Sang Raja murka. Ia menitahkan penggawa di kampung itu untuk
mengumpulkan semua rakyat. Laki, perempuan, tua, muda, dan anak-anak tak
terkecuali. Semua dikumpulkan di tanah lapang.
Sang Raja ngomel tak tentu arah. “Kenapa tidak ada sambutan?
Kalian sama sekali tak menaruh hormat padaku!” teriak Sang Raja.
“Bukankah aku telah bangunkan kalian jalan yang mulus. Tidak
ada lagi gelap malam. Semua terang?” kata Sang Raja.

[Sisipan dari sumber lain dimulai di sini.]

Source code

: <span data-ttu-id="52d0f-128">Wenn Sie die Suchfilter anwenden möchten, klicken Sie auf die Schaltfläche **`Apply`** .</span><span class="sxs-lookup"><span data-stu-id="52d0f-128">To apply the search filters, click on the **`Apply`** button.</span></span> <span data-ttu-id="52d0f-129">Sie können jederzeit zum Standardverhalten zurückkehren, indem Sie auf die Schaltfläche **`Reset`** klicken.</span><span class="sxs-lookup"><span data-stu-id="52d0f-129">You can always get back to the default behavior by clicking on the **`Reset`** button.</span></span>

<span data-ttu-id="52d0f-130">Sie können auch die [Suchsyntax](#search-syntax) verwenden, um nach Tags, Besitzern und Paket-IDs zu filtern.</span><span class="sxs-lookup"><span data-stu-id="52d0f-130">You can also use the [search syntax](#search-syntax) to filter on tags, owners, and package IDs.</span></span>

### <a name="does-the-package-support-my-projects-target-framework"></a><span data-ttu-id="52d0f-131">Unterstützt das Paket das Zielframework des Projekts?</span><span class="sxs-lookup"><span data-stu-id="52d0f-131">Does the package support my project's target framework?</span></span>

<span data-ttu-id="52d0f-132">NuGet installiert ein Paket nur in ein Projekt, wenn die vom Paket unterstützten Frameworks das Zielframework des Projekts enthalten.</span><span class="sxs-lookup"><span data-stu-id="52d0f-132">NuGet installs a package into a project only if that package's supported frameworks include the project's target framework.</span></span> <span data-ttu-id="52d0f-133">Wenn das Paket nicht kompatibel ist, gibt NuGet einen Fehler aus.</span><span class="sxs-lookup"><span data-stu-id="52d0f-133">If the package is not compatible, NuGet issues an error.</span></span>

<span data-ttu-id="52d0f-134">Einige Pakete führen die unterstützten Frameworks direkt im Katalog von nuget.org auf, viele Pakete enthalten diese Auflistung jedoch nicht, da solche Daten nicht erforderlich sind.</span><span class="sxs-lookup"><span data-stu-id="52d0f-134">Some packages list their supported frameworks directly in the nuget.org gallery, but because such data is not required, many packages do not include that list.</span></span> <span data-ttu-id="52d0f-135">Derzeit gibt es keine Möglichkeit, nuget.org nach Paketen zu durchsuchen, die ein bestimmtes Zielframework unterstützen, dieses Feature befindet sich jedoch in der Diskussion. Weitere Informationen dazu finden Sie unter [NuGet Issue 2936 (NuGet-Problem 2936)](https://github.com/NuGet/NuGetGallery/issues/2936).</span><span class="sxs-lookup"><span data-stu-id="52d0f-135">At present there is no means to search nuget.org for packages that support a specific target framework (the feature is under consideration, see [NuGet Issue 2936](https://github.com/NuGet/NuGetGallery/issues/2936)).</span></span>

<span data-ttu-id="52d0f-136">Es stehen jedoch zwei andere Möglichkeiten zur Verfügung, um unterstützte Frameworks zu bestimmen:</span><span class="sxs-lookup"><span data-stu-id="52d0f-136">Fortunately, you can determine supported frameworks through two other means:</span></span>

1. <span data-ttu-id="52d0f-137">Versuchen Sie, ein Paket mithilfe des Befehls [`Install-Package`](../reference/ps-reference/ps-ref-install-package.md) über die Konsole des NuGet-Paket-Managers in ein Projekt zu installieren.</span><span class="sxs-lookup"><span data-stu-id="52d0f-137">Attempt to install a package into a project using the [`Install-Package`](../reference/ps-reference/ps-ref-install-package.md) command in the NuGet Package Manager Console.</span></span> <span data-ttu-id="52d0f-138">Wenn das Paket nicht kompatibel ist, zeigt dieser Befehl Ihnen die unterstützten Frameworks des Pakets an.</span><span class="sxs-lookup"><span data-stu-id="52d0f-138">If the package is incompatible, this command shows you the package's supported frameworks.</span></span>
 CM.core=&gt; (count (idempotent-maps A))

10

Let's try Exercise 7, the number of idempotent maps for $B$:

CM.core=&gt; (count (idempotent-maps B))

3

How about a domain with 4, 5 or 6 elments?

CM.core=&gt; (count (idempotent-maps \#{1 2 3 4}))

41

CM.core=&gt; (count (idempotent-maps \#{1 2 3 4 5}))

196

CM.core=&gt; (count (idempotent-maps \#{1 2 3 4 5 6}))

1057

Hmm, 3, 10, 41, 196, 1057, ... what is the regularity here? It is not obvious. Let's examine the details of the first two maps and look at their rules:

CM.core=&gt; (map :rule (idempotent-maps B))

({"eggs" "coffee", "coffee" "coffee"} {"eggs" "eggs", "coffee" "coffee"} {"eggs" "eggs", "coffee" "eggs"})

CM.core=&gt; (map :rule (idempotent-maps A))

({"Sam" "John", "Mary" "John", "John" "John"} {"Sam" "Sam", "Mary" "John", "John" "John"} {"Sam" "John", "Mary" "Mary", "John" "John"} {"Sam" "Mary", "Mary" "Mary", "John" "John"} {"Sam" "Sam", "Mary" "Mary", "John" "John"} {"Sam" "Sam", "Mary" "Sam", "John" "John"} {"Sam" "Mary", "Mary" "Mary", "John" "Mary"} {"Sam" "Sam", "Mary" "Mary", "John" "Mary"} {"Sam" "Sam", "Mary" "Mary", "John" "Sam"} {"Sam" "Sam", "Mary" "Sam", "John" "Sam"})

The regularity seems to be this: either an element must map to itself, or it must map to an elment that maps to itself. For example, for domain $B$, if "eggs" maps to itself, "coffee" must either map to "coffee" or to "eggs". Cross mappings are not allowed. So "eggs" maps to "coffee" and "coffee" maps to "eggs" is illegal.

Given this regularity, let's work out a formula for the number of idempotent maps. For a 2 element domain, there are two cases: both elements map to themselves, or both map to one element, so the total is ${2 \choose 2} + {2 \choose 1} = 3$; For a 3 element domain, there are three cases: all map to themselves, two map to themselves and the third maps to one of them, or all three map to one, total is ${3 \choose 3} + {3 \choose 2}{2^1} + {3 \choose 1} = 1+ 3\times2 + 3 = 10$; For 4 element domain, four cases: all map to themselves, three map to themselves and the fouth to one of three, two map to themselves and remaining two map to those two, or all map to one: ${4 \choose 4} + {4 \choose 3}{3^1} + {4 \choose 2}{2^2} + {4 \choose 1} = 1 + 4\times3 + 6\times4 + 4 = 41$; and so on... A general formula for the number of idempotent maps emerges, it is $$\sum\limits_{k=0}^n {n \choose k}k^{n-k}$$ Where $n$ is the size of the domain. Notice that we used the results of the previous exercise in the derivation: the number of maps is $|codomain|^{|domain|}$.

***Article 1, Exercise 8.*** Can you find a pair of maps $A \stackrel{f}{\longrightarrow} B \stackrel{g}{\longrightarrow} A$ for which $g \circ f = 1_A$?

“Apalagi yang kurang?” teriak Sang Raja.
Semua diam. Setelah sekian lama, akhirnya seorang pemuda
memberanikan diri bicara.
“Wahai Raja. Ada satu hal yang Baginda tidak pahami. Kami
rakyat hanya butuh makan, untuk bertahan
hidup. Kami butuh hunian, untuk berlindung dari panas dan
berteduh kala hujan. Untuk apa Baginda menghamburkan uang kerajaan, kalau
hasilnya hanya selembar piagam dan piala sebagai penghargaan.
Sudah berapa banyak uang kerajaan terbang untuk memperindah
kampung yang tetap kotor saat hujan.
Baginda, coba bandingkan dengan anggaran mengentaskan warga
kesusahan?” ujar Sang Pemuda.
Mata Sang Raja mulai mengerjap, bergerak ke kanan dan ke
kiri.
“Baginda, lihatlah berapa banyak dari kami yang kesusahan,
tidak mendapatkan pekerjaan. Hitunglah
berapa tinggi angka kemiskinan. Baginda, masih banyak warga
yang terkena musibah belum mendapatkan hunian. Bukankah itu semua janji Baginda
sebelum dinobatkan?” sergah Sang Pemuda.
“Jika baginda hanya butuh penghargaan, jika Baginda hanya
butuh tepuk tangan. Mohon maaf, segeralah turun dari kekuasaan. Pergilah ke
panggung hiburan, di sana tidak pernah sepi dari tepuk tangan,” nasihat Sang
Pemuda tanpa sandal.
Sang Raja terdiam. Dalam hati kecilnya, ia bergumam.
“Benarkah yang ia katakan?”
Pertemuan hari itu berlalu, sepi tanpa pujian dan tepuk
tangan.
Hari ini, kita banyak menemukan orang yang terobsesi dengan
penghargaan. Teramat mudah terbuai tepuk tangan.
Crazy rich merupakan kasus nyata, harapan pada tepuk tangan
membuat orang menghalalkan segala cara.
Dalam kasus lainnya, banyak pejabat menggelar program untuk
mengejar prestise, tidak berlandaskan kebutuhan real rakyat.